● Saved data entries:
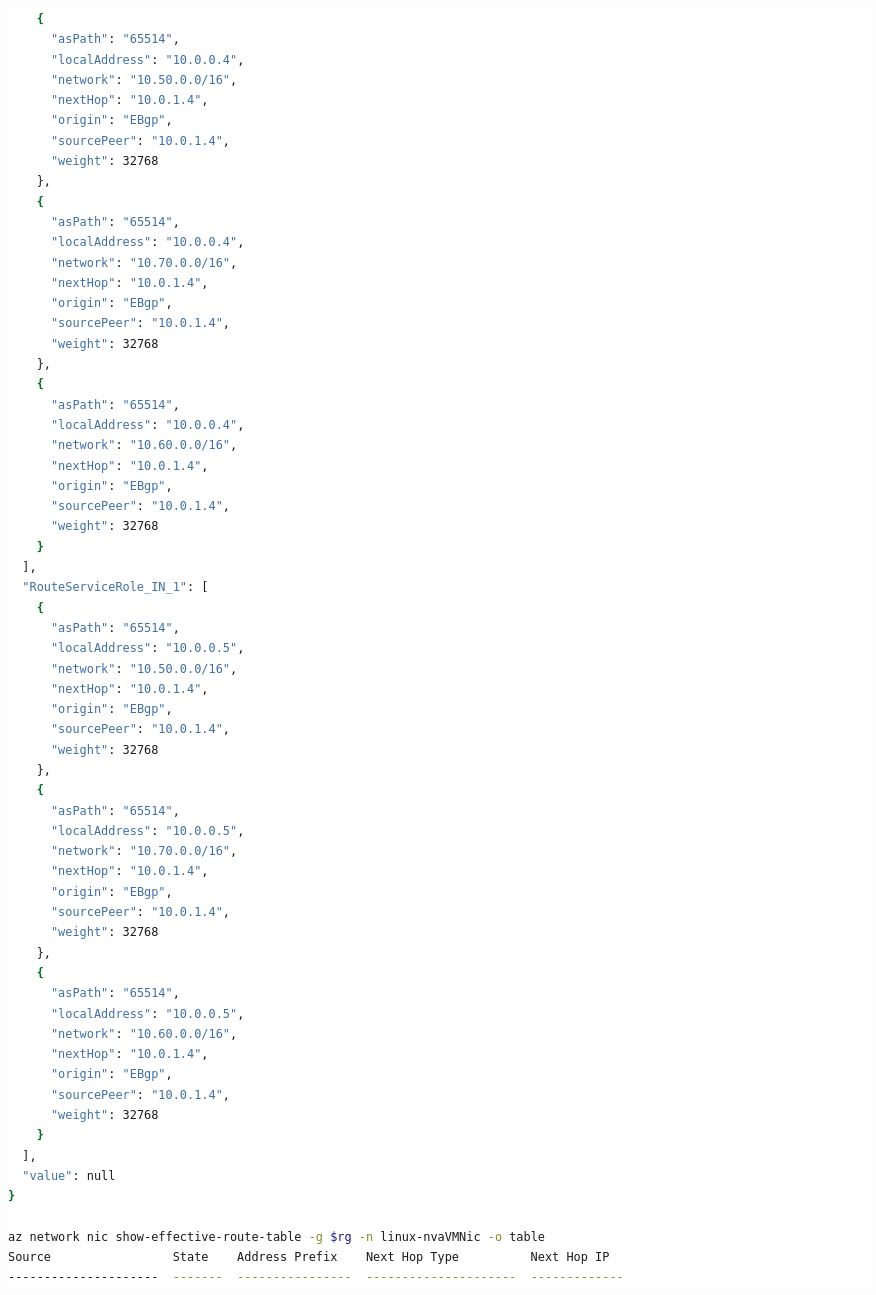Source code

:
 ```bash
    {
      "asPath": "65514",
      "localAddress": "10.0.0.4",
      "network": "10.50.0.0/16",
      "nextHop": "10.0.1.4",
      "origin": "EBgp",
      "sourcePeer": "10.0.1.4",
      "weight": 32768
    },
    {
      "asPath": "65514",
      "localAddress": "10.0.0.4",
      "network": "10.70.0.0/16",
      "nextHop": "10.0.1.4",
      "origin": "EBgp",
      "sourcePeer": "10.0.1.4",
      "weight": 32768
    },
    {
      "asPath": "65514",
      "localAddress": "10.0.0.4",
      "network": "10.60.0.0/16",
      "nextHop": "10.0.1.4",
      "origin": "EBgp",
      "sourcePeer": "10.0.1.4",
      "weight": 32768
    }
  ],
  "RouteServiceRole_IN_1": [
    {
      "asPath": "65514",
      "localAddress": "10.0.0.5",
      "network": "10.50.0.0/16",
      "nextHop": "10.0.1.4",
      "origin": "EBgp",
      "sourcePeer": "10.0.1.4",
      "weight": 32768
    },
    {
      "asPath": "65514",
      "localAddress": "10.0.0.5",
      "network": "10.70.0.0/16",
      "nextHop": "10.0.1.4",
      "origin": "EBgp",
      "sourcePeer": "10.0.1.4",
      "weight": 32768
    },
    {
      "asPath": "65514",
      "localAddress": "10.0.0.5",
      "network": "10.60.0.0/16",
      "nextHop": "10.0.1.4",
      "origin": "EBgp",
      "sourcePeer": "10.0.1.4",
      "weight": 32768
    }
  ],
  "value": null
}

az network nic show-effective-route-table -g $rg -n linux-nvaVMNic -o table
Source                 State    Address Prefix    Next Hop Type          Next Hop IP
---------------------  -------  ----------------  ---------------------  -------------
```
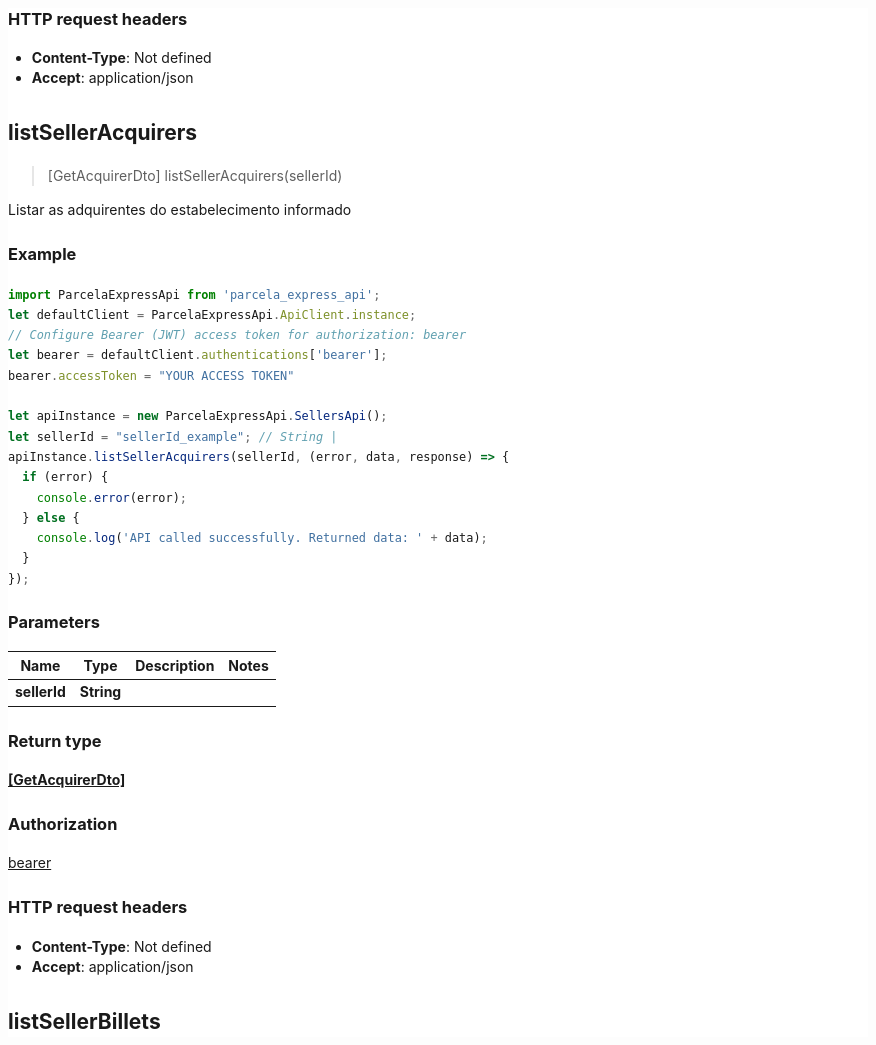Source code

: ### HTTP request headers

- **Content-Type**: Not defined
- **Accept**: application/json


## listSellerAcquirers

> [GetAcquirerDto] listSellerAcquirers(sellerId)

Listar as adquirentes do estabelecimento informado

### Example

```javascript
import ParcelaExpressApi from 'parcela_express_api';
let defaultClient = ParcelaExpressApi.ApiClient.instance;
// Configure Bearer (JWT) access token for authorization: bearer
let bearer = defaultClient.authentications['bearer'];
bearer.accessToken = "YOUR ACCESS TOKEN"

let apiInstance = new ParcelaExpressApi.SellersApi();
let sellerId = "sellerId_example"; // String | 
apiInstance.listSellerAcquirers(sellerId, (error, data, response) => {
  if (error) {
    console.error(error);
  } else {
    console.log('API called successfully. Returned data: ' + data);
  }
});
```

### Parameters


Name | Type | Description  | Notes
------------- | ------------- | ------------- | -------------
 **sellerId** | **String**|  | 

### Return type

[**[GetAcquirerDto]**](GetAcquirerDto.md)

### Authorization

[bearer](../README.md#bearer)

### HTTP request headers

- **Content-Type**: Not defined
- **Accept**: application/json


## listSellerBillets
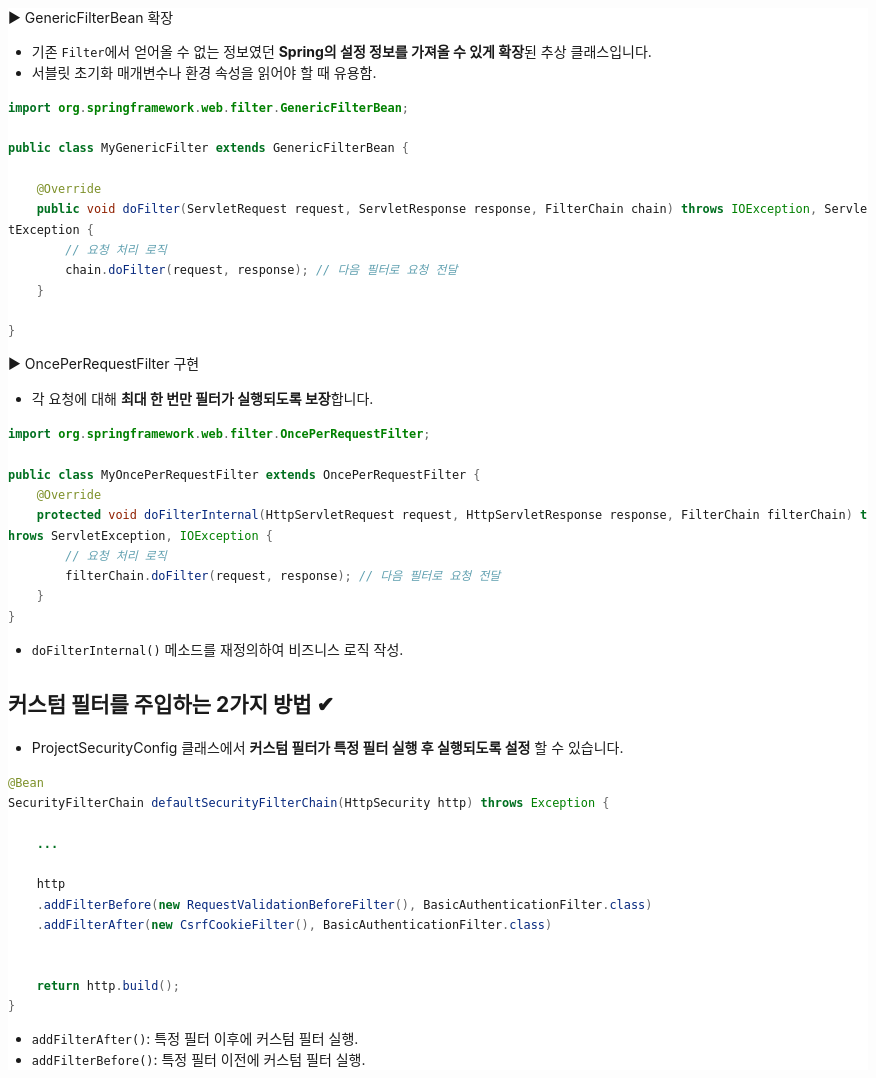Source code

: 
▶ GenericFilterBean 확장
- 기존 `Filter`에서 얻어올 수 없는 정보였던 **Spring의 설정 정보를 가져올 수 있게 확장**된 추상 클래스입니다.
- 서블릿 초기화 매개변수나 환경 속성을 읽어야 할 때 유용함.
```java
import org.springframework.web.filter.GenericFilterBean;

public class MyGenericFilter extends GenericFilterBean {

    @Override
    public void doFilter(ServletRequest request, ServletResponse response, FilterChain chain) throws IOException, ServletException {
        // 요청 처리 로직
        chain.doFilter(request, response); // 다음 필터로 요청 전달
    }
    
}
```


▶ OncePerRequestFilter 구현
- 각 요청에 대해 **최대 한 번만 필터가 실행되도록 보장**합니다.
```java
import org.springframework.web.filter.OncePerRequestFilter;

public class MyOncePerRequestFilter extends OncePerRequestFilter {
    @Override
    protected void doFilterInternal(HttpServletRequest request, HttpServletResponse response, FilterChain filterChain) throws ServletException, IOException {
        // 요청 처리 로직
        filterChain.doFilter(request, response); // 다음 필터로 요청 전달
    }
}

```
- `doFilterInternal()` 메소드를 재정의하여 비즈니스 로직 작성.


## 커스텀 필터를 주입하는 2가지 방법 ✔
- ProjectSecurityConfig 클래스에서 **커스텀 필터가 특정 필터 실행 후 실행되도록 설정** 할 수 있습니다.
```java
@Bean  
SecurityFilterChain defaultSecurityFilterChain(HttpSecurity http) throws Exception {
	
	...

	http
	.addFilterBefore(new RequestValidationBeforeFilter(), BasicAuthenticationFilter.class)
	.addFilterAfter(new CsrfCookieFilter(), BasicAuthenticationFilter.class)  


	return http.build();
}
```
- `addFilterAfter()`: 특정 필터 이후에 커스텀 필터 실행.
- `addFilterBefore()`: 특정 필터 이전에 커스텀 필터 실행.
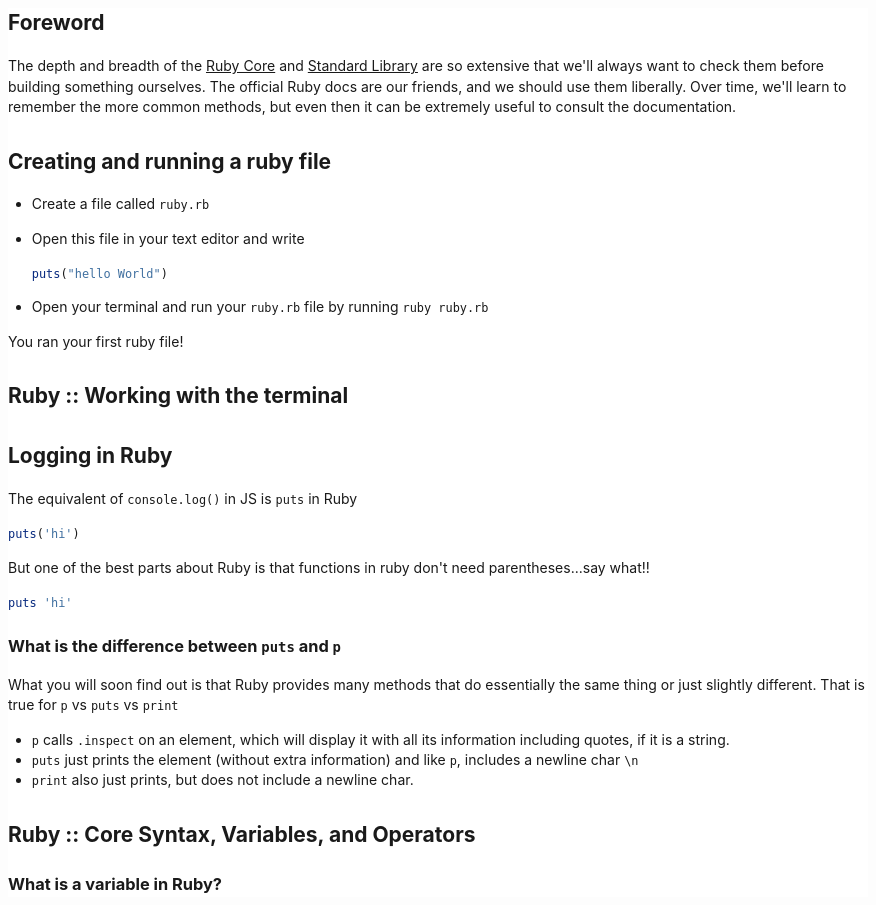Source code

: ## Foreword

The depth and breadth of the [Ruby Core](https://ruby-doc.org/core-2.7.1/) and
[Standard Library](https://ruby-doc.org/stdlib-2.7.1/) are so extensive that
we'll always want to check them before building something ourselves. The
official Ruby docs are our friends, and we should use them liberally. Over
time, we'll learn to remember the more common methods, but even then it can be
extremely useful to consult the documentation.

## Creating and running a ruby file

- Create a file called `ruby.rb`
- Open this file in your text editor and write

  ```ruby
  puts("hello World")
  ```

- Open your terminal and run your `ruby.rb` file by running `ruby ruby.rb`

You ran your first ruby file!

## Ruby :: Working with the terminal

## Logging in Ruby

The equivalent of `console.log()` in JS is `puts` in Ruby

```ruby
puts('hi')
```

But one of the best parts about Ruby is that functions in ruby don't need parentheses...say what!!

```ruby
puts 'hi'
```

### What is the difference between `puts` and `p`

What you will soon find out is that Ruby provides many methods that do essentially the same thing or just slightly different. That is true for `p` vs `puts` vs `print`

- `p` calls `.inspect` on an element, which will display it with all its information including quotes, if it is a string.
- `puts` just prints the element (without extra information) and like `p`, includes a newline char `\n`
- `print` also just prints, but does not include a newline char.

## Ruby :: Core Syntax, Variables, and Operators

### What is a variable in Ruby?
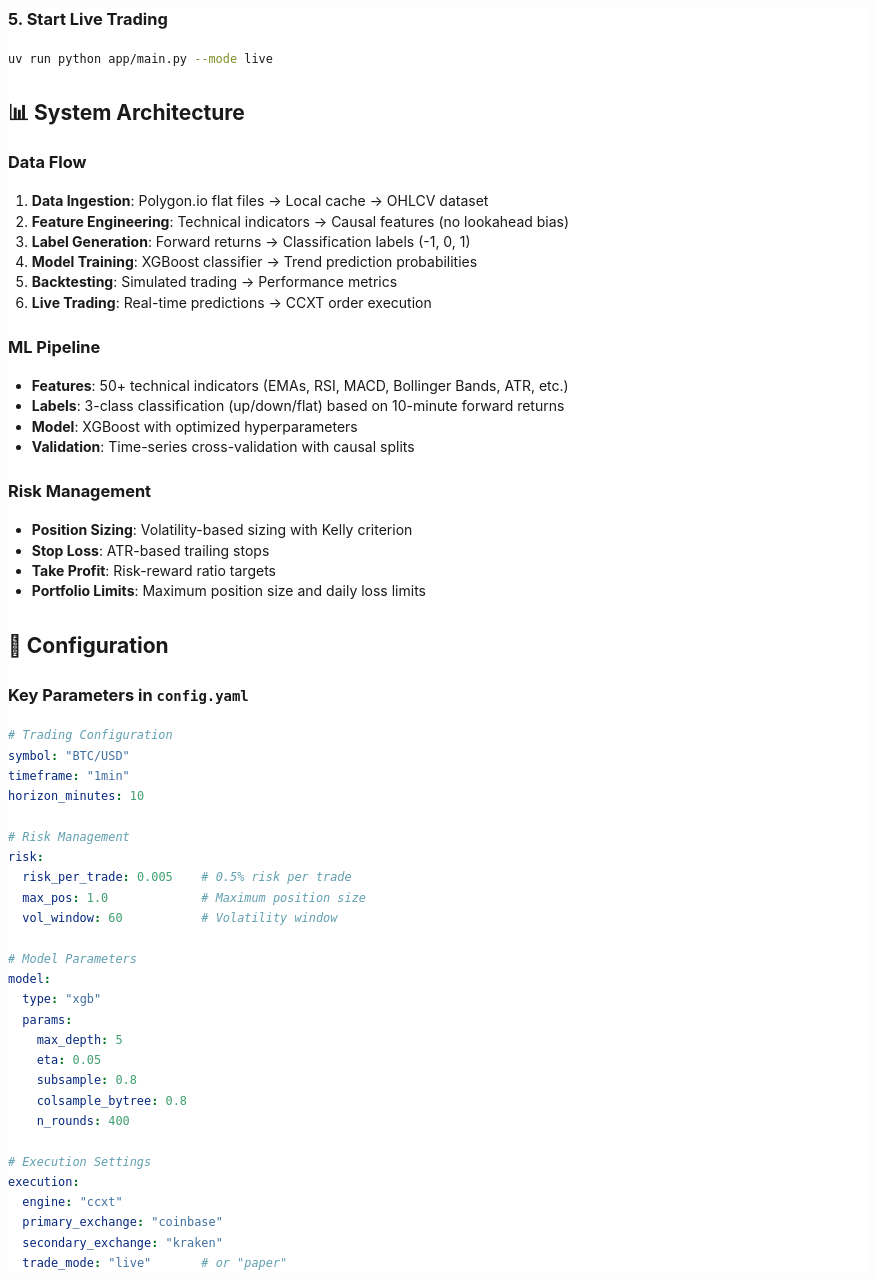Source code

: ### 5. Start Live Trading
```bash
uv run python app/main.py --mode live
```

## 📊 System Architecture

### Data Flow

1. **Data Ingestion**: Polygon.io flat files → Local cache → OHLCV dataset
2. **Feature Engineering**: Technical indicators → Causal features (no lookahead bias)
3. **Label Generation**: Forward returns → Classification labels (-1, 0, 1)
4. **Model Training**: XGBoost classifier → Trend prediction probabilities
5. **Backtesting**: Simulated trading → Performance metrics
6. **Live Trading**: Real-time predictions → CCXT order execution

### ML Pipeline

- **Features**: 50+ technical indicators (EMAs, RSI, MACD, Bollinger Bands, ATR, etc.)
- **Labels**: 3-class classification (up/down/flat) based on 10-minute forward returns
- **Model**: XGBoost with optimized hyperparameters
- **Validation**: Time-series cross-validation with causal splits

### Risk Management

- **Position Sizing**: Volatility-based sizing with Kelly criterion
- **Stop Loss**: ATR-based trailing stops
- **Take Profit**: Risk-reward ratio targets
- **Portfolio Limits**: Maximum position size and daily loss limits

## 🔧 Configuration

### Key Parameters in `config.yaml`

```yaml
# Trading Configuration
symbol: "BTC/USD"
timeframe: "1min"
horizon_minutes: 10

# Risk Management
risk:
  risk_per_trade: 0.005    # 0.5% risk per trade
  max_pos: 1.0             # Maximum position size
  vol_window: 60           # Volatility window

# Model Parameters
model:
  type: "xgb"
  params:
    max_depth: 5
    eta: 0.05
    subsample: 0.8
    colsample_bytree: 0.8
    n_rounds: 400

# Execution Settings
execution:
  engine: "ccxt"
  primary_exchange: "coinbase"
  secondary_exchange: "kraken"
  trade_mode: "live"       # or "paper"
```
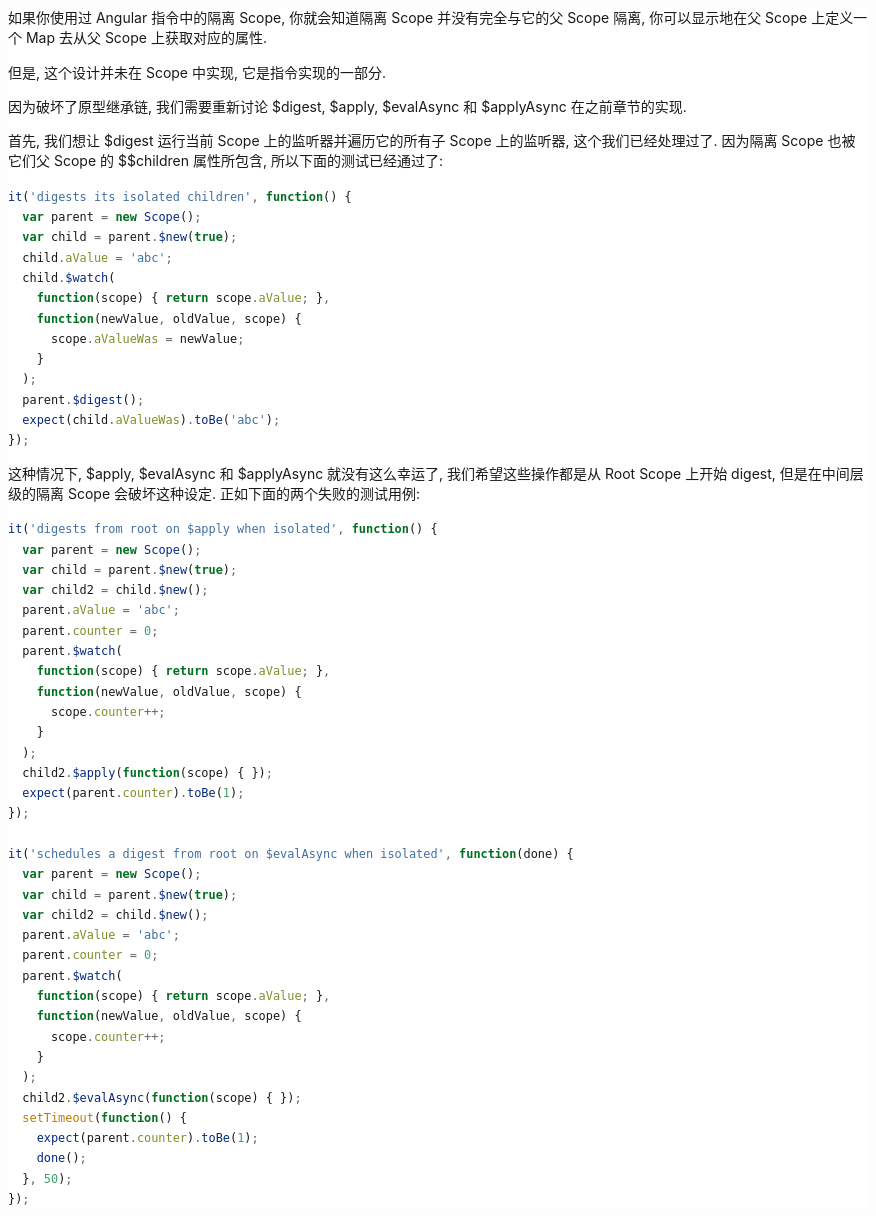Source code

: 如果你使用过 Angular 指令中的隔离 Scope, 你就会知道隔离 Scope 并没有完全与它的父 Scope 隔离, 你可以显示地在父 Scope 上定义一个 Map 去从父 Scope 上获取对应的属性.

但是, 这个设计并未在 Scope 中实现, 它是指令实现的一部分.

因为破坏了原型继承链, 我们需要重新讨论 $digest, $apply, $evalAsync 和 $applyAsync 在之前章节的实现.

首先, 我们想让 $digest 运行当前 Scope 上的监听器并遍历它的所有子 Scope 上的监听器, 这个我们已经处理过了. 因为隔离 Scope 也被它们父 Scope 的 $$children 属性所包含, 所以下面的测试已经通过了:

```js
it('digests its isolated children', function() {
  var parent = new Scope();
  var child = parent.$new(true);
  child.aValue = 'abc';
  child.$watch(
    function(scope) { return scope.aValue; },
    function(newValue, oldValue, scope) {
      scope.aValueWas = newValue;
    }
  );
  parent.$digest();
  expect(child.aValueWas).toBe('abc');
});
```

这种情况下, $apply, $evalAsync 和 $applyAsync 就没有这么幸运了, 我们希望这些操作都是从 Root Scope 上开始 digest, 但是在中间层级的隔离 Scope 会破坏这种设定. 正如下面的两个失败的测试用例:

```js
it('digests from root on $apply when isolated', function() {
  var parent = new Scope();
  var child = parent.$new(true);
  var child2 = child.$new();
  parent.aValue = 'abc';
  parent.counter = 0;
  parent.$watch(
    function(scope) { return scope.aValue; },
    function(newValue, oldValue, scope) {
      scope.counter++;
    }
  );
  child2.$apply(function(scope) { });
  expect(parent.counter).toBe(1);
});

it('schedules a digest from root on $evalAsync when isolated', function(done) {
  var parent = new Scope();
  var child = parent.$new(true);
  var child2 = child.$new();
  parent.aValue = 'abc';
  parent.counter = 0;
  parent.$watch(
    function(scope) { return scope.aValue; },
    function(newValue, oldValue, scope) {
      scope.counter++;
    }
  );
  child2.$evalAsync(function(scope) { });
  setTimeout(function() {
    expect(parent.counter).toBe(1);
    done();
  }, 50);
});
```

● ASSIGNED TASK: Collect every line from the records above that contains the word "size".

● OUTPUT OF THE TASK:
- **Portfolio Limits**: Maximum position size and daily loss limits
  max_pos: 1.0             # Maximum position size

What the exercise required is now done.